Does Target Accept Apple Pay? What Shoppers Need to Know
Target is one of the most visited retailers in the United States, and Apple Pay is one of the most widely used mobile payment methods. So it's a reasonable question — but the answer isn't a simple yes or no. It depends on how you're shopping at Target and which device you're using.
The Short Answer: It Depends on Where You're Shopping
Target does not accept Apple Pay in its physical stores. This has been a consistent policy for years, and it's a deliberate one. Target operates its own payment ecosystem — the Target Circle Card (formerly the RedCard) — and the retailer has historically steered customers toward its proprietary financial products rather than third-party payment platforms like Apple Pay, Google Pay, or Samsung Pay.
However, Apple Pay is accepted through the Target app and on Target's mobile website when you're shopping online or using in-app checkout. So the same payment method that gets declined at a Target register can work just fine when you're ordering from your iPhone.
Why Target Doesn't Accept Apple Pay In-Store
Target's decision to exclude NFC-based mobile wallets from its in-store point-of-sale system isn't accidental or an oversight.
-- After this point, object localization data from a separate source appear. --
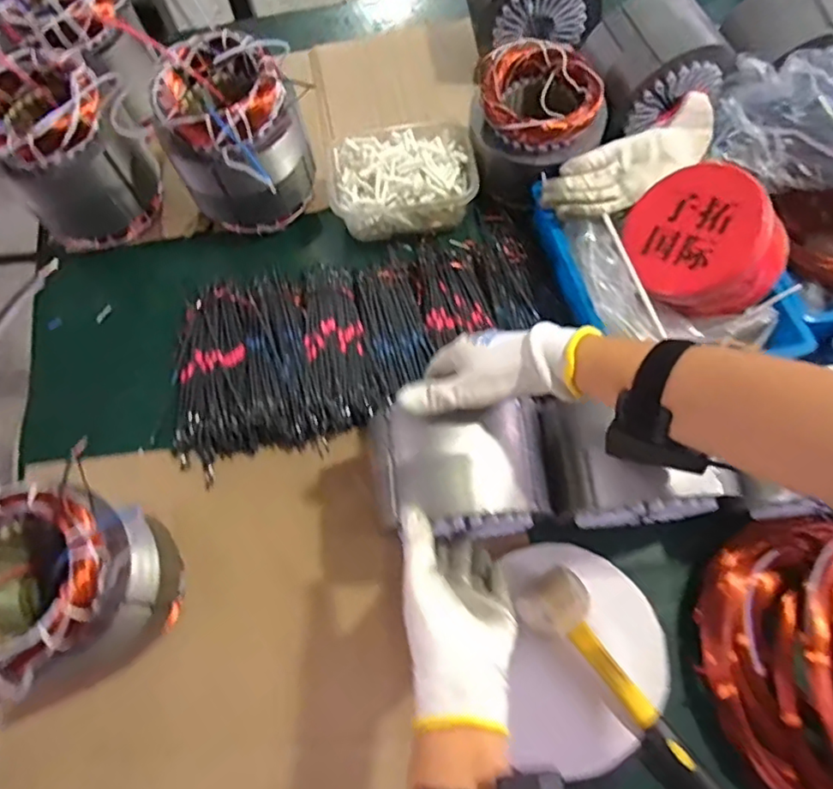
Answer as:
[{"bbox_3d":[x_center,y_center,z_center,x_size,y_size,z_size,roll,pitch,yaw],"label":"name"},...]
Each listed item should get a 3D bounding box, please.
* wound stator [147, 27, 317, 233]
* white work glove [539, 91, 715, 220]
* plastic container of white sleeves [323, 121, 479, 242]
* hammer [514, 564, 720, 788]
[{"bbox_3d":[-0.199,-0.288,0.684,0.152,0.162,0.143,0,70,1],"label":"wound stator"},{"bbox_3d":[0.232,-0.246,0.633,0.199,0.034,0.079,-24,71,-7],"label":"white work glove"},{"bbox_3d":[-0.017,-0.251,0.713,0.173,0.065,0.114,-9,70,-2],"label":"plastic container of white sleeves"},{"bbox_3d":[0.204,0.272,0.514,0.058,0.047,0.284,-41,74,-13],"label":"hammer"}]

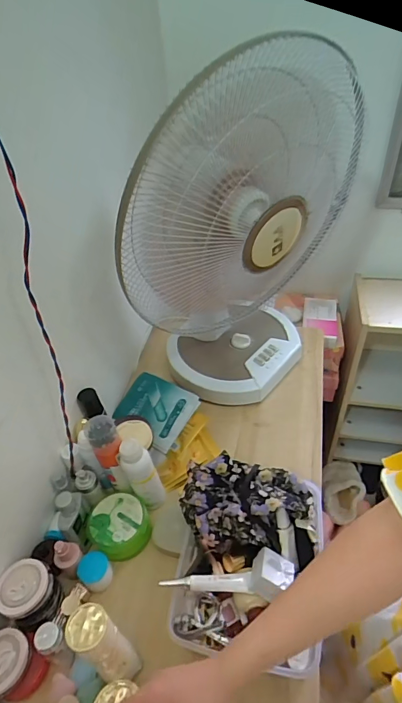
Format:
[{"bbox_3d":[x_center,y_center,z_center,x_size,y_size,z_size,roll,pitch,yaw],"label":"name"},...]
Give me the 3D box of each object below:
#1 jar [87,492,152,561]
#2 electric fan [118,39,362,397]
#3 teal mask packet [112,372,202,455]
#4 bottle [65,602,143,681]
[{"bbox_3d":[-0.138,0.300,0.670,0.098,0.060,0.096,-4,43,3],"label":"jar"},{"bbox_3d":[0.072,-0.184,0.720,0.248,0.590,0.456,26,52,30],"label":"electric fan"},{"bbox_3d":[-0.100,0.121,0.852,0.177,0.017,0.130,24,76,36],"label":"teal mask packet"},{"bbox_3d":[-0.114,0.354,0.471,0.053,0.151,0.043,26,52,30],"label":"bottle"}]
The retailer is part of a merchant group that has long prioritized building direct payment relationships with customers. Their branded card products offer benefits like 5% back on purchases, and accepting Apple Pay would route transactions through Apple's infrastructure rather than Target's own.
This is a merchant strategy decision, not a technical limitation. Target's terminals are capable of NFC communication — they use it for their own tap-to-pay systems — but the retailer has chosen not to enable Apple Pay or other third-party mobile wallets at checkout.
This puts Target in a distinct category compared to retailers like Walgreens, CVS, or Whole Foods, which do accept Apple Pay in-store without restriction.
Where Apple Pay Does Work With Target 📱
Even though in-store use is blocked, there are legitimate scenarios where Apple Pay and Target do work together:
- Target.com on Safari (iPhone/iPad/Mac): When checking out through Safari, Apple Pay appears as a payment option at checkout for many users.
- Target app purchases: The iOS version of the Target app supports Apple Pay for completing purchases within the app.
- Target Circle Card via Apple Wallet: You can add your Target Circle Card (the Mastercard version, not the store debit card) to Apple Wallet and use it through Apple Pay at merchants that accept it — but that's still not Target's own stores.
The key distinction is online vs. in-store. Apple Pay's role in Target's ecosystem is limited to digital transactions.
How This Compares to Other Major Retailers
| Retailer | In-Store Apple Pay | Online/App Apple Pay |
|---|---|---|
| Target | ❌ No | ✅ Yes (app/web) |
| Walmart | ❌ No | ❌ No |
| Costco | ✅ Yes | ✅ Yes |
| Best Buy | ✅ Yes | ✅ Yes |
| Whole Foods | ✅ Yes | ✅ Yes |
| CVS | ✅ Yes | ✅ Yes |
Walmart and Target are outliers among large retailers in blocking in-store Apple Pay. Most major chains have moved toward accepting it.
What Payment Methods Does Target Accept In-Store?
If you're at a Target register, your options include:
- Target Circle Card (debit or credit) — this is the primary card they promote
- Visa, Mastercard, American Express, Discover
- Target gift cards
- Cash
- Target's own app-based checkout (Wallet feature within the Target app uses a barcode, not NFC)
- SNAP/EBT at eligible locations
The Target app's Wallet feature is worth noting specifically. It generates a barcode at checkout for linked payment cards and your Circle Card — but this is a Target-controlled system, not Apple Pay. It doesn't use Face ID or the Apple Pay tap mechanism.
The Variables That Affect Your Experience 🛒
How frustrating or seamless this situation is depends on a few factors:
How you primarily shop at Target matters a lot. Shoppers who rely heavily on the app or order online for pickup may barely notice Apple Pay's absence, since it works in both of those contexts. Shoppers who prefer walking in and tapping to pay will hit the wall every time.
Whether you carry a Target Circle Card changes the calculus. If you already use their branded card for the discount, you may already be using their preferred payment method anyway.
Your broader payment habits are a factor too. If Apple Pay is your default because your iPhone or Apple Watch is always handy and you prefer not to carry physical cards, then Target becomes one of the exceptions you have to account for — a place where your usual routine breaks down.
Device setup doesn't change the in-store outcome — it doesn't matter whether you have an iPhone 12 or the latest model, Apple Watch, or a fully configured Apple Wallet. The limitation is on Target's side, not yours.
What Hasn't Changed (and What Might)
Target has maintained this position for several years, and there's no publicly confirmed plan to change it. Retailer payment policies do shift over time — sometimes in response to customer pressure, competitive dynamics, or changes in financial partnerships — but as of the current landscape, the in-store gap remains.
Whether that matters for your shopping experience depends entirely on how you use Target, what cards you carry, and how central Apple Pay is to your day-to-day routine.